There will be three films shown at during the September Screening Series, which is held in Champlain College’s Alumni Auditorium, “Inocente” on Sept. 10 at 6:30 p.m. “Poor Kids,” Frontline on Sept. 17 at 6:30 pm, and “A Place at the Table” on Sept. 24 at 6 pm. Admission and concessions are both by donation.
“Inocente” – A personal and vibrant coming of age story about a young artist’s determination never to surrender to the bleakness of her surroundings. At 15, Inocente refuses to let her dream of becoming an artist be caged by being an undocumented immigrant forced to live homeless for the last nine years.Color is her personal revolution and its sweep on her canvases creates a world that looks nothing like her own dark past. “Inocente” is a timeless story about the transformative power of art and a timely snapshot of the new face of homelessness in America: children.
“Poor Kids, “ Frontline – For “Poor Kids,” FRONTLINE spent months following six children who are growing up against the backdrop of their families’ struggles against financial ruin. Filmmaker Jezza Neuman explored the lives of children living in the suburbs of the nation’s heartland. They asked the children what being poor in America really looks like through their eyes.The result is an intimate portrait of the economic crisis as it’s rarely seen, through the eyes of children. At a time when one in five American kids lives below the poverty line, “Poor Kids” is an unflinching and revealing exploration of what poverty means to children, and to the country’s future.

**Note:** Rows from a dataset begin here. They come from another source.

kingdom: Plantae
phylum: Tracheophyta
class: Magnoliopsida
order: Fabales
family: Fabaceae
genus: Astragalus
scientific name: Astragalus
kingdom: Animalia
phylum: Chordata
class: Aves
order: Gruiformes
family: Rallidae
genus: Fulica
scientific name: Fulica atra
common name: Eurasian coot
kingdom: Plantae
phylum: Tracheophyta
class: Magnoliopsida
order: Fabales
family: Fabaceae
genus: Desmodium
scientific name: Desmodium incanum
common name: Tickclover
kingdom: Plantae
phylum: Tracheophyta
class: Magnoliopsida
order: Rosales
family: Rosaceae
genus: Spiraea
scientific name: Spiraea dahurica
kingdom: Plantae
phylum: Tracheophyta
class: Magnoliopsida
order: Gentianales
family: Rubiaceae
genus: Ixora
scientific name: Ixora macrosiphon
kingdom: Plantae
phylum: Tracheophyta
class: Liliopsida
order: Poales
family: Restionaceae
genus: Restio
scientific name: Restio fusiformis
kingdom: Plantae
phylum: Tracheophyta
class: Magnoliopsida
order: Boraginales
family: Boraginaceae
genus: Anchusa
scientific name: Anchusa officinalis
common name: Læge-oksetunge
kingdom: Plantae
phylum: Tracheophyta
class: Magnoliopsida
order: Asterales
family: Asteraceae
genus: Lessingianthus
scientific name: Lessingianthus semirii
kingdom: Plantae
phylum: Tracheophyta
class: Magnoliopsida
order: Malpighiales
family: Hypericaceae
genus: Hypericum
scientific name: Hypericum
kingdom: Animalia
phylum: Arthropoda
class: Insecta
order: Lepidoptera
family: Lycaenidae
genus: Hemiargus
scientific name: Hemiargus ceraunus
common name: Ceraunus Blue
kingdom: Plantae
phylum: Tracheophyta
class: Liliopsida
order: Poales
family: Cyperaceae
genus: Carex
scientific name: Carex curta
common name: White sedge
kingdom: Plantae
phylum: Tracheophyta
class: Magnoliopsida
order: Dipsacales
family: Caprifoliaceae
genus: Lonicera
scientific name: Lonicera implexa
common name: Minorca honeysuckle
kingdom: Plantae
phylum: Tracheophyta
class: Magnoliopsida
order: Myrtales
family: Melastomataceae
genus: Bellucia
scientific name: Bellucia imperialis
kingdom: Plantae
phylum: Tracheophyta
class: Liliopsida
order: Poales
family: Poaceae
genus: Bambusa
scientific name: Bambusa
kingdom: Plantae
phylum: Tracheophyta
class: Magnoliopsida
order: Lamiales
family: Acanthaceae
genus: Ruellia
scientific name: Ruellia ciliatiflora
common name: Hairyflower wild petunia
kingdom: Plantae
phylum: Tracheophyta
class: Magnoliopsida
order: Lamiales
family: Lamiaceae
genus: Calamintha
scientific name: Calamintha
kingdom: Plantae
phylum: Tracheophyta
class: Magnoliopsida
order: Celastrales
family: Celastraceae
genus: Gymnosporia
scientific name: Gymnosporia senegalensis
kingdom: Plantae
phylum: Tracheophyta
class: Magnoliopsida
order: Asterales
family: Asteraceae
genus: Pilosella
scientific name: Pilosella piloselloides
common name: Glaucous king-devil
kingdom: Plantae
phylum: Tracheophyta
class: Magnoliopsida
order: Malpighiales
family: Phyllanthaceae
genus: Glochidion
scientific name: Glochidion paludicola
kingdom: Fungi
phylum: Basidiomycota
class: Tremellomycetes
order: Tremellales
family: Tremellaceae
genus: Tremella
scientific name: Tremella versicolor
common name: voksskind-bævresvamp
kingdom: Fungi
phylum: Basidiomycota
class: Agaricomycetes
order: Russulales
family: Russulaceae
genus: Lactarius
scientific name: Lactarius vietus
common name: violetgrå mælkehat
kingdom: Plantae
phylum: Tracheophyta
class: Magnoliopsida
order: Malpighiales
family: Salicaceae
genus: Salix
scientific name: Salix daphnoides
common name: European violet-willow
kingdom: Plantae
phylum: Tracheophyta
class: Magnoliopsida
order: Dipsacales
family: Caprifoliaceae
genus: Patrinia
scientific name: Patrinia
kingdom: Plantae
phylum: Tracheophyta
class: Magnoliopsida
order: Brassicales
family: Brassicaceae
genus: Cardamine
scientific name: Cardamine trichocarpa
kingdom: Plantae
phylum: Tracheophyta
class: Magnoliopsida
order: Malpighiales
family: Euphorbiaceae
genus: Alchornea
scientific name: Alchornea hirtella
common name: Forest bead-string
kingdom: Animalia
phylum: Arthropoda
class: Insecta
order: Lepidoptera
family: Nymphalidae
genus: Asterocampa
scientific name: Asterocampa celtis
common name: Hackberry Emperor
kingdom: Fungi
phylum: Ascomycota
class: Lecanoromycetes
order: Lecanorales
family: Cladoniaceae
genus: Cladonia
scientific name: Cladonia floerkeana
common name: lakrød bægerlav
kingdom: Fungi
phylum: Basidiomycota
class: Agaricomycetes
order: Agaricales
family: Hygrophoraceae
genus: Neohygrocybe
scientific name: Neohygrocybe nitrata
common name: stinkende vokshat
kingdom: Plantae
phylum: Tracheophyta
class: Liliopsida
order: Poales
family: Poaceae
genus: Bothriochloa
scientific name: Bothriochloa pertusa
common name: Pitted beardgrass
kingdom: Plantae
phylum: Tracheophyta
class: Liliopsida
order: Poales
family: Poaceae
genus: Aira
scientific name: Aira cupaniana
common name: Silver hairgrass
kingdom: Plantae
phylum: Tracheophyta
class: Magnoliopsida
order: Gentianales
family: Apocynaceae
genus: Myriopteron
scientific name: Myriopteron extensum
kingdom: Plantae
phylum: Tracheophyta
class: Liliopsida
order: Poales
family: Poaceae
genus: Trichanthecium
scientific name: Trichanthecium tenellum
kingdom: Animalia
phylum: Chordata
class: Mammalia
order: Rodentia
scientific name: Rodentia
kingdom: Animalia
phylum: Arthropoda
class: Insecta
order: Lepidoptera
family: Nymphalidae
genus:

“A Place at the Table” – 50 million people in the United States — one in four children — don’t know where their next meal is coming from, despite our having the means to provide nutritious, affordable food for all Americans.Directors Kristi Jacobson and Lori Silverbush examine this issue through the lens of three people who are struggling with food insecurity: Barbie, a single Philadelphia mother who grew up in poverty and is trying to provide a better life for her two kids; Rosie, a Colorado fifth-grader who often has to depend on friends and neighbors to feed her and has trouble concentrating in school; and Tremonica, a Mississippi second-grader whose asthma and health issues are exacerbated by the largely empty calories her hardworking mother can afford. Their stories are interwoven with insights from experts.